Alexandros Petersen Killed in Taliban Attack
Dr. Alexandros Petersen, a scholar of Eurasian energy and a former colleague at the Atlantic Council, was killed in a bomb blast in Kabul.
Iain Dale passes on the sad news:
On Friday night on my radio show I was interviewing Sir Nicholas Barrington about his new book,ENVOY. Sir Nicholas had spent a lot of time as a diplomat in Afghanistan. Indeed, it was his first posting. During the show I had to read out the tragic news that a bomb blast had killed 14 people in Kabul. Little did I realise that one of the people killed was one of my authors at Biteback.
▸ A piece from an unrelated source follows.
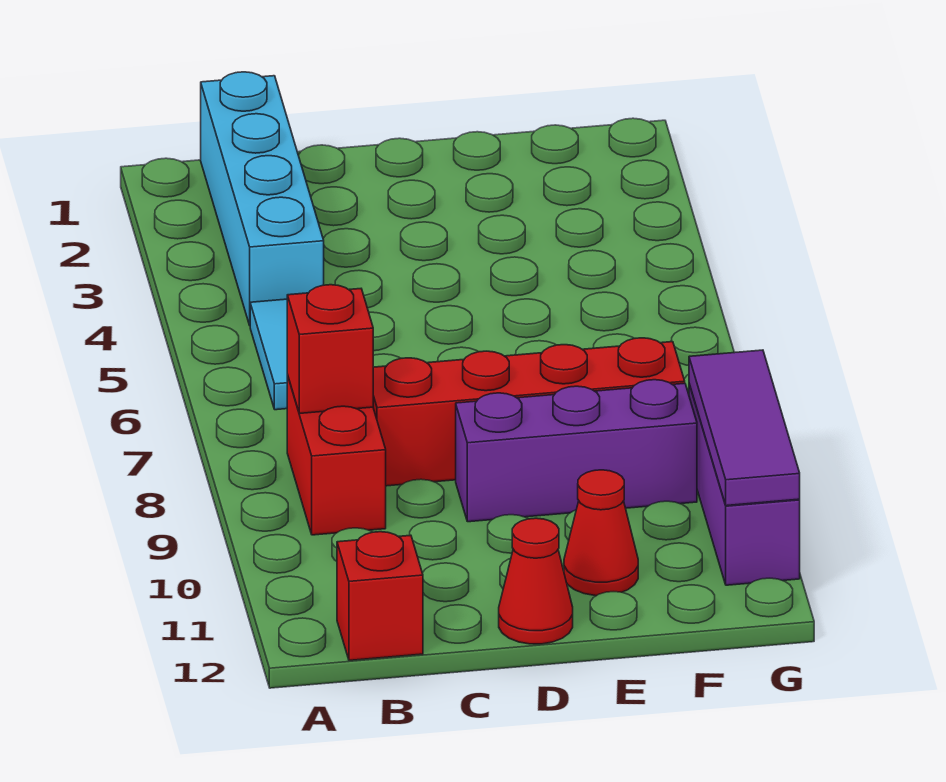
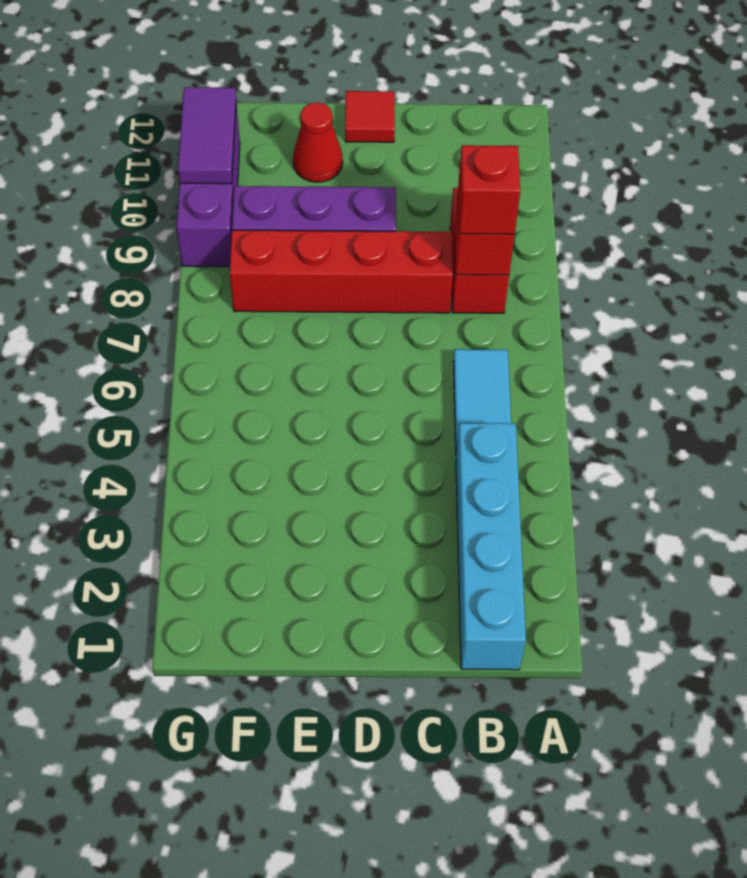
red brick B12 level 1 -> red brick B8 level 3
red cone D12 level 1 -> red tile D12 level 1
purple tile G9:G11 level 2 -> purple tile G10:G11 level 2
Last night I received an email from my friend Raheem Kassam to tell me that Dr Alexandros Petersen had been a victim of the blast. Raheem had introduced me to him a few months ago as he wanted to publish a biography of the Georgian leader Mikheil Saakashvilli. It was a really sound proposal and we agreed it would come out on the 5th anniversary of the events in South Ossetia in August this year. All was going well. He had secured John McCain to wrote a foreword and writing was proceeding with his co-author Richard Cashman.
As I understand it, Alexandros had just started a new job as a professor at the American University in Kabul. He was an incredibly talented student of international politics and geo-strategy, as THIS BLOGPOST, written only a week ago, demonstrates. You find out more about Alexandros on his website HERE.
A young life has been cut tragically short by the actions of Taliban terrorists. All of us at Biteback send our heartfelt condolences to his family and friends.
Alexandros was the author of The World Island: Eurasian Geopolitics and the Fate of the West and held his PhD from the London School of Economics. He was a prolific public intellectual, publishing in venues including The Economist, Wall Street Journal, New York Times, International Herald Tribune, Foreign Affairs, Foreign Policy and The National Interest.
He came to the Atlantic Council from the Woodrow Wilson Center as the founding associate director of our Eurasia Energy center. It was a time of transition for the Council and the job demanded more programmatic work and provided less time for his research and writing than he preferred, so he moved on from a full-time role after maybe a year.
Afghanistan is, of course, not the world’s safest place to live and Alex surely knew that. Still, a tragic loss.